Nicolas Mahut et Pierre-Hugues Herbert ont retrouvé la voie du succès ensemble au Rolex Paris Masters, leur premier titre Porte de Bercy. Après une saison compliquée, le duo français se replace en position de favori pour le Masters de Londres et attend avec impatience de jouer la Coupe Davis ensuite.

Bravo messieurs, que représente cette victoire ? On a senti que sur la balle de match Nicolas, tu étais bien ému.

Nicolas Mahut.- Comme toujours lorsqu'on remporte un grand titre en France. On rêve de la Coupe Davis mais on rêve aussi de Roland-Garros et de Bercy. Quand j'étais petit, je venais en tribunes ici, je trouvais que c'était un court fantastique avec une ambiance incroyable et je rêvais, moi aussi, de gagner ce tournoi.

En simple, je n'étais pas assez fort mais, en double, on a réussi à le faire et après 2 finales, c'était important de pouvoir gagner ce tournoi parce qu'on ne savait pas si on allait revenir ici en finale. Le fait de gagner enfin ce tournoi, devant nos familles, après l'année que l'on a eue avec Pierre-Hugues, c'est fantastique. On a vécu une semaine géniale sur le terrain, en dehors du terrain mais je crois que l'on a répondu de la plus belle des manières aux personnes qui pensaient peut-être que cela allait être compliqué. En tout cas, on finit cette saison avec un titre fantastique. Je suis très heureux.

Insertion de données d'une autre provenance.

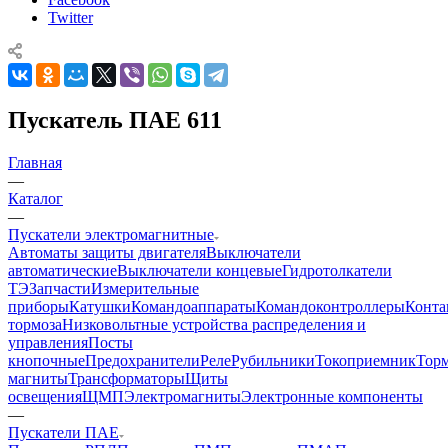
Twitter
Пускатель ПАЕ 611
Главная
—
Каталог
—
Пускатели электромагнитные
Автоматы защиты двигателя
Выключатели
автоматические
Выключатели концевые
Гидротолкатели
ТЭ
Запчасти
Измерительные
приборы
Катушки
Командоаппараты
Командоконтроллеры
Конта
тормоза
Низковольтные устройства распределения и
управления
Посты
кнопочные
Предохранители
Реле
Рубильники
Токоприемник
Тор
магниты
Трансформаторы
Щиты
освещения
ЩМП
Электромагниты
Электронные компоненты
—
Пускатели ПАЕ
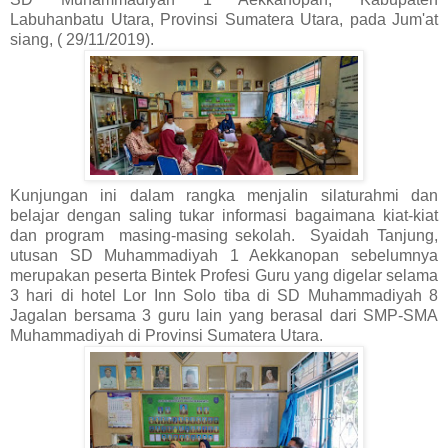
Labuhanbatu Utara, Provinsi Sumatera Utara, pada Jum'at
siang, ( 29/11/2019).
Kunjungan ini dalam rangka menjalin silaturahmi dan
belajar dengan saling tukar informasi bagaimana kiat-kiat
dan program masing-masing sekolah. Syaidah Tanjung,
utusan SD Muhammadiyah 1 Aekkanopan sebelumnya
merupakan peserta Bintek Profesi Guru yang digelar selama
3 hari di hotel Lor Inn Solo tiba di SD Muhammadiyah 8
Jagalan bersama 3 guru lain yang berasal dari SMP-SMA
Muhammadiyah di Provinsi Sumatera Utara.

Un mot sur ton dos Pierre-Hugues, c'était juste une petite alerte ou tu était un peu inquiet ? Et par rapport à ce que dit Nico sur cette année compliquée, qu’est-ce que cela signifie pour toi de remporter ce titre ?

Pierre-Hugues Herbert.- Sur un service extérieur assez court, j'ai été surpris et j'ai forcé pour aller chercher la balle. J'ai senti une petite douleur. J'étais assez froid avant le match, plus que les autres jours. J'ai eu du mal à me chauffer. J'ai mis de la crème chauffante, rien d'extraordinaire.

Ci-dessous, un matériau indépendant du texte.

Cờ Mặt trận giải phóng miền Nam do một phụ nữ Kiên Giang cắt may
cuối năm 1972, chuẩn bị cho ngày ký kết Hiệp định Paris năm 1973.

Concernant l'année que l'on a vécue avec Nico, je suis grandement fautif parce que j'ai voulu mettre l'accent sur ma carrière en simple, après notre victoire en Australie. J'avais mes raisons aussi mais si la décision n’a pas forcément été facile à prendre. A cela, s'est rajouté cette histoire de Wimbledon où j'ai eu cette occasion de jouer avec Andy mais, finalement, cela ne s'est pas mal goupillé parce que Nicolas a failli gagner le tournoi avec Edouard. Cela a été des moments qui ont été plus négatifs que positifs. Je garderai quand même un bon souvenir de cette année, parce qu'il y a quand même une victoire en Grand Chelem en début d'année et une victoire à Bercy et l'année n'est pas terminée.

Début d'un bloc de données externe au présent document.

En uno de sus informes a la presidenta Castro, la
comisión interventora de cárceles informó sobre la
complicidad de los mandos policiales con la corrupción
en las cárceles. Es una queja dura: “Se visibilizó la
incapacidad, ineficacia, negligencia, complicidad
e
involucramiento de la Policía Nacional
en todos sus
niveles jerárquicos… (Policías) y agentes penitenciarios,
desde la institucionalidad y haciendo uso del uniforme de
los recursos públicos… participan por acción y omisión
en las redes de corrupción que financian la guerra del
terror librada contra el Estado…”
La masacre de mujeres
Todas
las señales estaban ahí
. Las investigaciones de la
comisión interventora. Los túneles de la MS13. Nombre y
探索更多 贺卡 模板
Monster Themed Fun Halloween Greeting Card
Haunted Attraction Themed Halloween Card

Je suis très content d'avoir réussi à gérer cette situation avec Nicolas, que l'on ait réussi à se parler, les yeux dans les yeux pour se dire les choses et que l'on ait retrouvé ce qui fait notre force aussi sur le terrain, cette complicité et le fait que l'on soit prêts à tout donner l’un pour l'autre. Je pense que c'est ce qui fait aussi que l'on est différents : un joueur de tennis a tendance par moments à être un peu égoïste, j’ai envie de dire, et j'ai trouvé chez Nico quelqu'un qui partage, qui donne tout pour son partenaire et c’est forcément quelque chose de très positif.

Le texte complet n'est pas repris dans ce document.